If you are suffering, or about to suffer, a significant hardship
because of the way Internal Revenue laws are being carried out, you
may ask for special help from IRS's Problem Resolution Office. The
Taxpayer Bill of Rights gave the IRS's Taxpayer Advocate the
authority to issue Taxpayer Assistance Orders. This authority allows
the Taxpayer Advocate to suspend, delay, stop, or speed-up IRS
actions when a person is suffering or about to suffer a significant
hardship. The Taxpayer Advocate passed this authority along to the
Problem Resolution Officers in IRS districts and service centers.

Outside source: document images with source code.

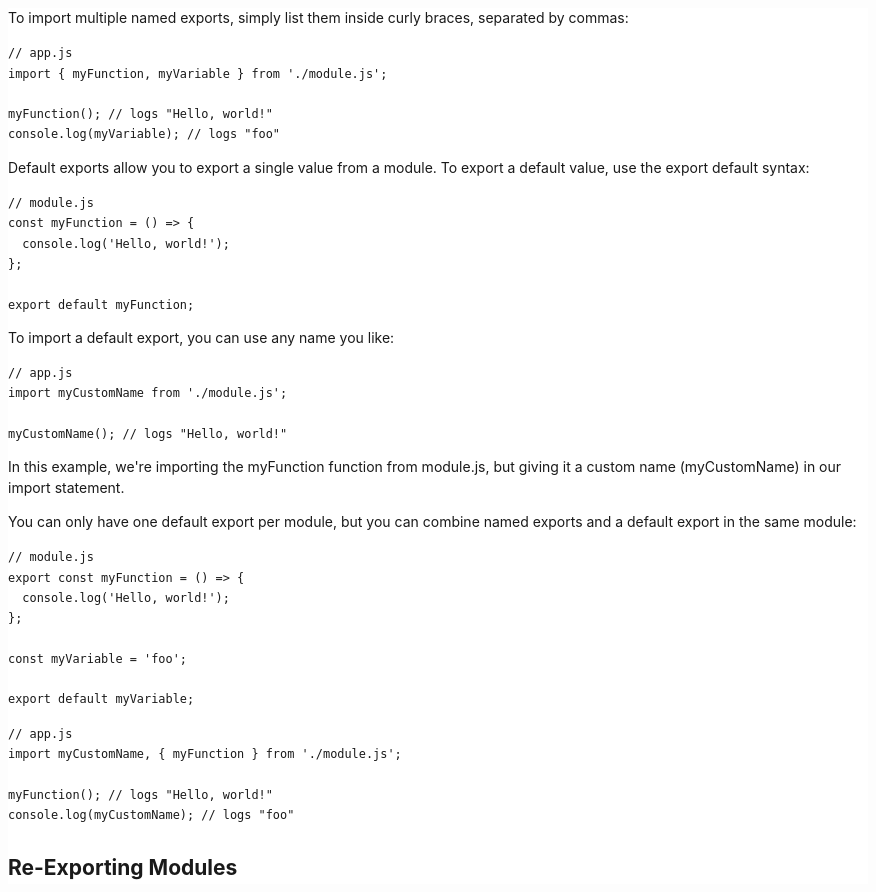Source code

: To import multiple named exports, simply list them inside curly braces, separated by commas:

```
// app.js
import { myFunction, myVariable } from './module.js';

myFunction(); // logs "Hello, world!"
console.log(myVariable); // logs "foo"
```

Default exports allow you to export a single value from a module. To export a default value, use the export default syntax:

```
// module.js
const myFunction = () => {
  console.log('Hello, world!');
};

export default myFunction;
```

To import a default export, you can use any name you like:

```
// app.js
import myCustomName from './module.js';

myCustomName(); // logs "Hello, world!"
```

In this example, we're importing the myFunction function from module.js, but giving it a custom name (myCustomName) in our import statement.

You can only have one default export per module, but you can combine named exports and a default export in the same module:

```
// module.js
export const myFunction = () => {
  console.log('Hello, world!');
};

const myVariable = 'foo';

export default myVariable;
```

```
// app.js
import myCustomName, { myFunction } from './module.js';

myFunction(); // logs "Hello, world!"
console.log(myCustomName); // logs "foo"
```

## Re-Exporting Modules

A significant hardship is something more than an inconvenience to
you. IRS enforcement action, such as a levy on wages or a bank
account, or the seizure of property, is NOT, a significant hardship.
Examples of significant hardship include the loss of housing, the
shut-off of utilities, and being unable to obtain food, keep your
job, or buy needed medication.
Hardship refers to the way the law is applied to you and not to the
law itself. Problem Resolution Officers do not have the authority to
overrule the tax laws.
You should first try to resolve tax problems with the IRS office that
most recently contacted you. But, if an IRS action or inaction will
cause you a significant hardship, you may apply for help in one of
two ways. First, you may call the IRS at 1-800-829- 1040, and ask
that a Form 911, Application for Taxpayer Assistance Order to Relieve
Hardship, be prepared for you.
Secondly, you may complete Form 911 yourself and send it to the
Problem Resolution Officer for the IRS district in which you live.
You may get Form 911 from your local IRS office or by calling
1-800-829-3676. The Problem Resolution Officer will review your
completed application and advise you of the action taken.